Although the majority of the HIV-infected BLT mice demonstrated a dramatic increase in PD-1 expression on their CD8+ T cells, some mice did not. Different extents of CD8+ T cell PD-1 expression observed at 13 weeks p.i. are shown for two HIV-infected mice in Figure 2B: 63.9% of the CD8+ T cells of the mouse designated “PD1-HI” were PD-1+ (as were 18.2% of the CD4+ T cells of this mouse), whereas 19.4% of the CD8+ T cells (and 7.2% of the CD4+ T cells) of the “PD1-LO” mouse expressed PD-1. These differences in PD-1 expression occurred despite these two mice having similar HIV viral loads at this time point: the PD1-HI mouse had 2.05×106 copies of HIV/mL, whereas the PD1-LO mouse had 2.42×106 copies/mL. In the 18 HIV-infected mice evaluated at 13 weeks p.i., PD-1 expression ranged from a high of 63.9% to a low of 5.8% on CD8+ T cells, and from 37.9% to 2.3% on CD4+ T cells (Figure 2A). These varying percentages did not correlate with HIV viral loads, indicating variability in human immune responses among individual BLT mice with comparable HIV infections. As described in the following section, HIV-infected BLT mice were treated with either anti-PD-1 mAb at 13 weeks p.i., with control mAb, or received no further treatment. We hypothesized that PD-1 blockade would produce different effects in HIV-infected BLT mice with high versus low levels of CD8+ cells expressing PD-1. We therefore divided mice treated with anti-PD-1 mAb into 2 groups based on their PD-1+CD8+ levels: 1) a “PD1-LO” group with 3 mice with less than 30% PD-1+CD8+ cells, and 2) a “PD1-HI” group with 5 mice with more than 30% PD-1+CD8+ cells (Figure 2C). The percentage of CD4+ cells expressing PD-1 was not a factor in grouping the mice.

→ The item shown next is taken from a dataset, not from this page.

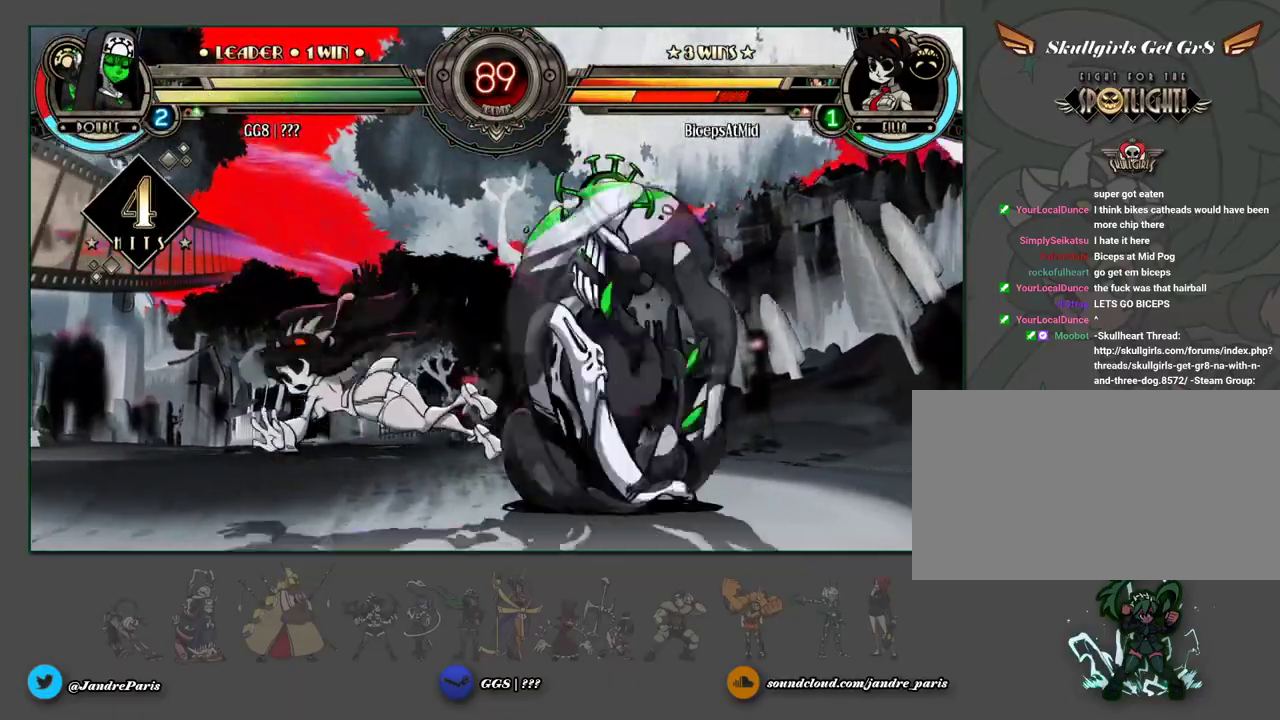
Gameplay with a controller (arcade stick); each line is a JSON object with the inputs held at the frame after it. "events" lists button and stick changes between this image and that frame as [ms after this image, input, new state], when the widget could be followed in between. Not read: L3 R3 SELECT left_stick.
{"buttons": ["MK"]}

In vivo anti-PD-1 mAb treatment decreased HIV viral load

PD-1 signaling was inhibited with a humanized mouse antibody specific to human PD-1 that blocks the interaction between PD-1 and its ligands (PD-L1 and PD-L2). Like the mAbs used in clinical trials of tumor immunotherapy [34], this antibody has an Fc that does not engage FcR or deplete PD-1+ cells. In order to determine if PD-1 blockade could lower HIV viral loads during the chronic phase of infection, BLT mice infected with HIV for at least 13 weeks (the time point where most CD8+ cells showed upregulation of PD-1) were treated with anti-PD-1 mAb. At 13 weeks p.i., the mean viral load of the 18 infected BLT mice was 1.3×106 copies/mL (SEM = 3.1×105). BLT mice in the Control group were either treated with isotype-matched control antibody (SYNAGIS) (n = 5) or did not receive any antibody treatment (n = 5). There were no significant differences in any parameter evaluated between mice receiving control mAb and mice receiving no Ab treatment. Therefore, mice receiving control or no Ab were analyzed together as a single control group. PD-1 blockade of the “PD1-LO” mice showed no significant change in their HIV viral loads from that of the Control mice (Figure 3). In contrast, PD-1 blockade of the “PD1-HI” mice dramatically decreased their HIV viral loads 5 weeks following the first dose of anti-PD-1 mAb by 1.7 logs (45-fold) compared to Controls, 1.4 logs (24-fold) compared to the “PD1-LO” group, and 1.4 logs (22-fold) compared to their pretreatment levels. The reduced viral loads in the “PD1-HI” group persisted for at least 9 weeks after the first treatment with anti-PD-1 mAb, after which the mean viral load started to increase at 13 weeks post treatment (Figure 3). This rise in viral loads 13 weeks following anti-PD-1 mAb treatment may reflect re-emergence of T cell exhaustion, emergence of viral escape mutations, or both. Declines in HIV viral loads were noted in the Control group at 22 and 26 weeks p.i., possibly due to declines in CD4+ T cell numbers, as shown in Figure 4a from 16-18 weeks to 26-30 weeks p.i. (P = 0.047), and previously noted by us at these times in other HIV-infected BLT mice [25].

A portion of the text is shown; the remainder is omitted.